What is being asked:
Please transcribe every record below exactly, leaving out the pictures.

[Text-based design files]
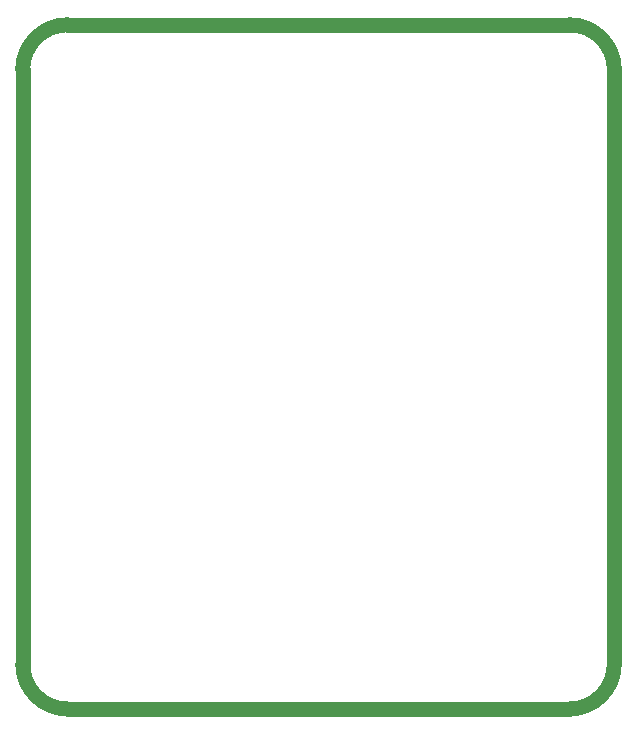
<source format=gko>
G04*
G04 #@! TF.GenerationSoftware,Altium Limited,Altium Designer,21.5.1 (32)*
G04*
G04 Layer_Color=16711935*
%FSLAX25Y25*%
%MOIN*%
G70*
G04*
G04 #@! TF.SameCoordinates,8B6BA037-C385-438B-B8BE-B681DC7B7FEC*
G04*
G04*
G04 #@! TF.FilePolarity,Positive*
G04*
G01*
G75*
%ADD95C,0.05000*%
D95*
X0Y213090D02*
G03*
X-15000Y198091I0J-15000D01*
G01*
X182220D02*
G03*
X167220Y213090I-15000J0D01*
G01*
X-15000Y0D02*
G03*
X0Y-15000I15000J0D01*
G01*
X167220D02*
G03*
X182220Y0I0J15000D01*
G01*
X182220D02*
Y198091D01*
X0Y213091D02*
X167220D01*
X-15000Y0D02*
Y198091D01*
X0Y-15000D02*
X167220D01*
M02*

</source>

Exercise answer:
<source format=gko>
G04*
G04 #@! TF.GenerationSoftware,Altium Limited,Altium Designer,21.5.1 (32)*
G04*
G04 Layer_Color=16711935*
%FSLAX25Y25*%
%MOIN*%
G70*
G04*
G04 #@! TF.SameCoordinates,8B6BA037-C385-438B-B8BE-B681DC7B7FEC*
G04*
G04*
G04 #@! TF.FilePolarity,Positive*
G04*
G01*
G75*
%ADD95C,0.05000*%
D95*
X0Y213090D02*
G03*
X-15000Y198091I0J-15000D01*
G01*
X182220D02*
G03*
X167220Y213090I-15000J0D01*
G01*
X-15000Y0D02*
G03*
X0Y-15000I15000J0D01*
G01*
X167220D02*
G03*
X182220Y0I0J15000D01*
G01*
X182220D02*
Y198091D01*
X0Y213091D02*
X167220D01*
X-15000Y0D02*
Y198091D01*
X0Y-15000D02*
X167220D01*
M02*

</source>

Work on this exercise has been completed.